Na versão twitter, batizada de “In brazilian potuguese you don’t say...” (Em português você não diz...), surgiram coisas muito engraçadas. “Em português você não diz Eu te Amo. Diga te pago um salgado, que significa amor infinito e eu acho lindo”, brincava um certo @rodrigoplss no carnaval do ano passado. Centenas de outros viriam, como este atribuído a @barba_gato: “Em português eles não dizem Como vai você?, eles dizem Fala Jão é nóis que avoa e eu acho lindo”.
 
Na semana passada, alguém resolveu reeditar em Portugal a brincadeira surgida aqui, usando expressões típicas da antiga metrópole. Pronto. Bastou para que os brasileiros se sentissem “usurpados”, acusassem  Portugal de “roubo” e começassem a criar memes em série dos portugueses.
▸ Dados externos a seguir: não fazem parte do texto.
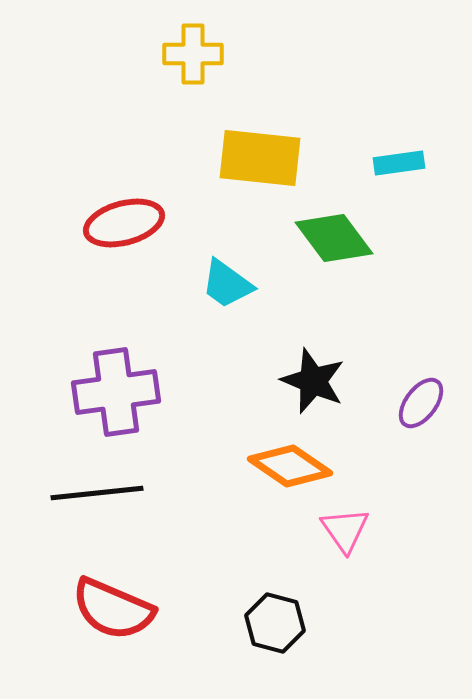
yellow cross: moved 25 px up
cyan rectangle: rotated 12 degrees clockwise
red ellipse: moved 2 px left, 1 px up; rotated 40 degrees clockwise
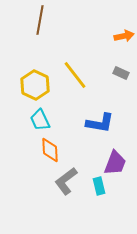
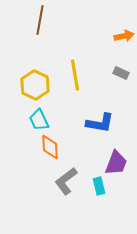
yellow line: rotated 28 degrees clockwise
cyan trapezoid: moved 1 px left
orange diamond: moved 3 px up
purple trapezoid: moved 1 px right
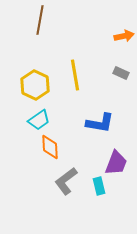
cyan trapezoid: rotated 100 degrees counterclockwise
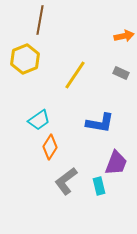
yellow line: rotated 44 degrees clockwise
yellow hexagon: moved 10 px left, 26 px up; rotated 12 degrees clockwise
orange diamond: rotated 35 degrees clockwise
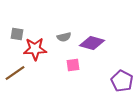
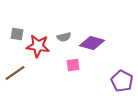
red star: moved 3 px right, 3 px up; rotated 10 degrees clockwise
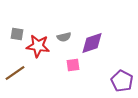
purple diamond: rotated 35 degrees counterclockwise
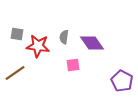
gray semicircle: rotated 112 degrees clockwise
purple diamond: rotated 75 degrees clockwise
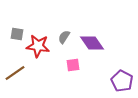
gray semicircle: rotated 24 degrees clockwise
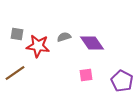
gray semicircle: rotated 40 degrees clockwise
pink square: moved 13 px right, 10 px down
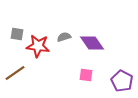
pink square: rotated 16 degrees clockwise
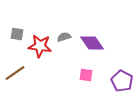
red star: moved 2 px right
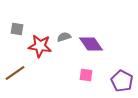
gray square: moved 5 px up
purple diamond: moved 1 px left, 1 px down
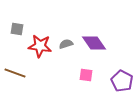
gray semicircle: moved 2 px right, 7 px down
purple diamond: moved 3 px right, 1 px up
brown line: rotated 55 degrees clockwise
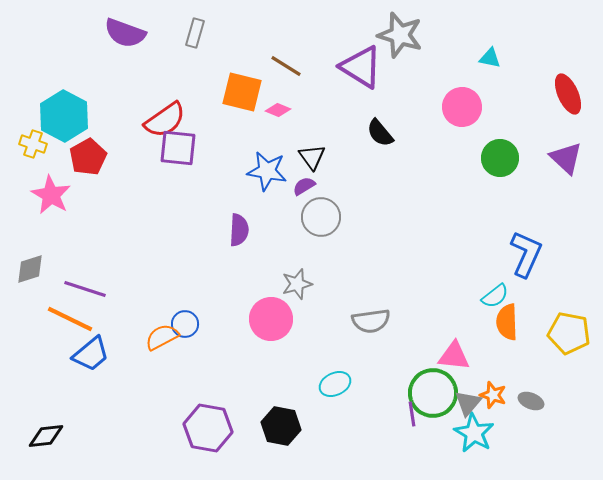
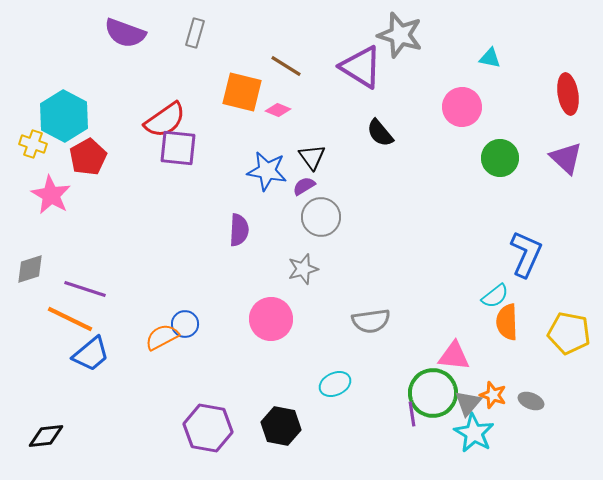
red ellipse at (568, 94): rotated 15 degrees clockwise
gray star at (297, 284): moved 6 px right, 15 px up
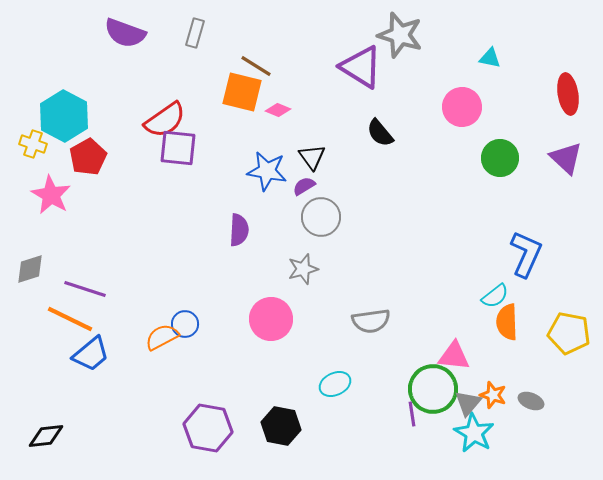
brown line at (286, 66): moved 30 px left
green circle at (433, 393): moved 4 px up
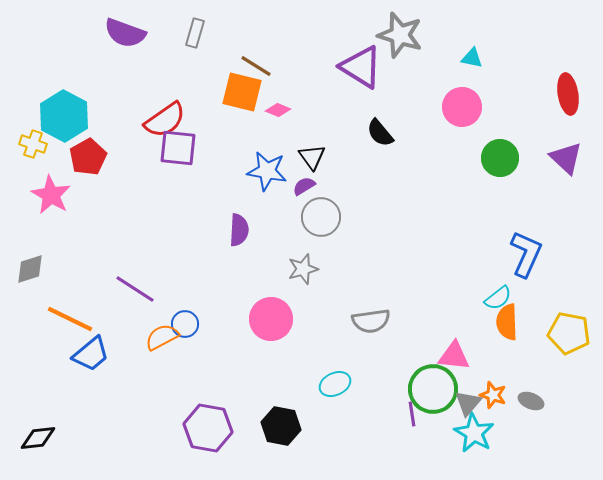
cyan triangle at (490, 58): moved 18 px left
purple line at (85, 289): moved 50 px right; rotated 15 degrees clockwise
cyan semicircle at (495, 296): moved 3 px right, 2 px down
black diamond at (46, 436): moved 8 px left, 2 px down
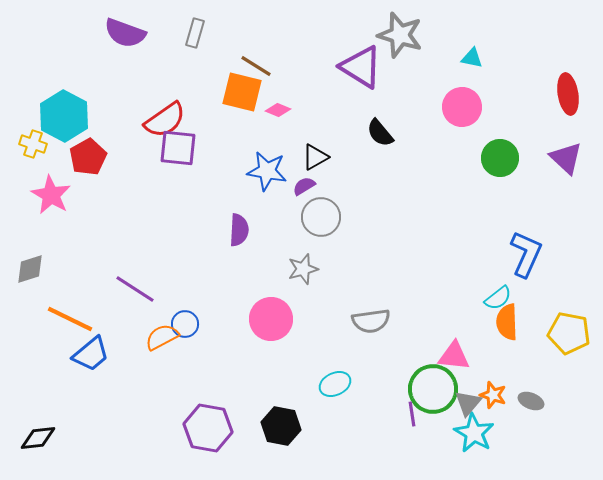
black triangle at (312, 157): moved 3 px right; rotated 36 degrees clockwise
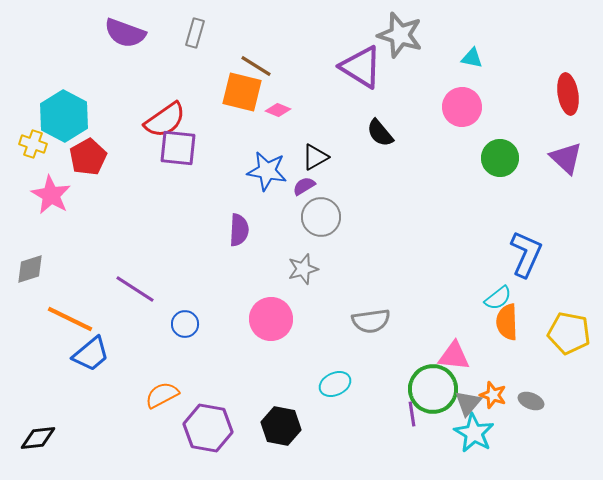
orange semicircle at (162, 337): moved 58 px down
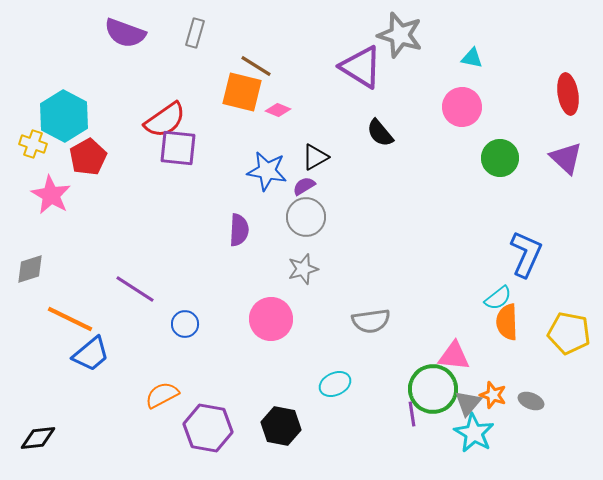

Que, obviamente, reagiram. Começava, então, a Primeira Guerra Memeal, com milhares de postagens de parte a parte – e, claro, com milhões de curtidas e compartilhamentos. Foi muito engraçado. Pelo menos, para a maioria.
 
Alguns portugueses não gostaram muito – especialmente, o criador da brincadeira por lá. Revoltado, depois de reclamar de Portugal estar sendo “atacado” como “nação”, o sujeito fez um post mal-educado na manhã de terça. “Em Portugal, não temos um país cheio de favelas”. Depois, apagou o post. E a conta. Apelou – e perdeu. Os brasileiros, felizes, se declararam “vencedores”. Dois dias depois, uma nova “disputa” começou. Desta vez, Portugal ganhou reforço da Argentina. Ambos, fazendo piadas sobre o Brasil. Imagine como tem sido a reação brasileira diante dos “inimigos”. Haja meme.
 
A Primeira Guerra Memeal foi mais um instante em que os brasileiros mostraram sua inesgotável capacidade de rir de si mesmos. Tudo, absolutamente tudo, termina em piada por aqui. Rimos dos políticos, dos artistas, dos esportistas, das nossas manias, dos muitos fracassos que acumulamos. Rimos dos outros também, mas sobretudo porque conseguimos rir de nós mesmos. Mesmo em momentos agudos, como nos protestos contra o governo. Apesar de ruidosas e impactantes, nossas manifestações são alegres, coloridas, bem-humoradas – com exceções, obviamente, mas que não contaminam a atmosfera geral. Há o “pato da Fiesp”, Lula vestido de presidiário, a Dilmeca cobra. O japonês da federal virou samba. Os delatores, máscaras de Carnaval. Propina de milhões era chamada de “pixuleco”, que já virou sinônimo de dinheiro. Bin Laden por aqui é nome de funkeiro. É uma virtude imensa, que nos mantém de pé e nos faz seguir em frente, por maiores que sejam as decepções, os obstáculos ou as dificuldades.  Mesmo porque, no país da piada pronta, rir é o que nos resta.
 
Em tempo: descobriu-se nesta última semana que o Brasil gasta R$ 5 bilhões anuais apenas em taxas e contribuições para participar de alguns organismos internacionais absolutamente irrelevantes, especialmente para um país na bancarrota. Entre eles, o Acordo Internacional de Conservação de Albatrozes e Petréis e a Comissão Internacional da Pimenta do Reino. Não, não é piada. É a mais absoluta verdade. Tem como não gargalhar?